• _Work order_
Starting at the top line and ending at the bottom one, repeat the entries exactly and drop every picture.

Data in this exercise section start

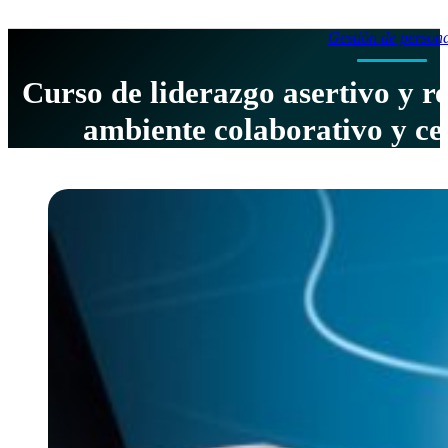
Gestión de person
Curso de liderazgo asertivo y r
ambiente colaborativo y ceñ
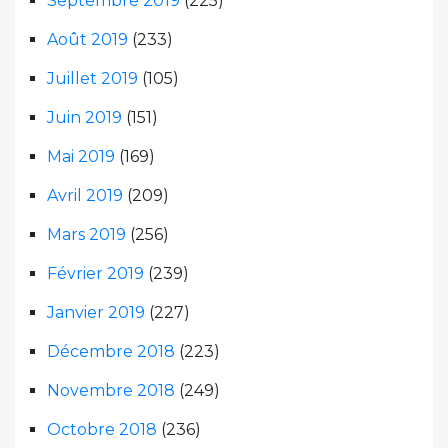
Septembre 2019
(225)
Août 2019
(233)
Juillet 2019
(105)
Juin 2019
(151)
Mai 2019
(169)
Avril 2019
(209)
Mars 2019
(256)
Février 2019
(239)
Janvier 2019
(227)
Décembre 2018
(223)
Novembre 2018
(249)
Octobre 2018
(236)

Data in this exercise section end

• _Result below_
Gestión de person
Curso de liderazgo asertivo y r
ambiente colaborativo y ceñ
Septembre 2019
(225)
Août 2019
(233)
Juillet 2019
(105)
Juin 2019
(151)
Mai 2019
(169)
Avril 2019
(209)
Mars 2019
(256)
Février 2019
(239)
Janvier 2019
(227)
Décembre 2018
(223)
Novembre 2018
(249)
Octobre 2018
(236)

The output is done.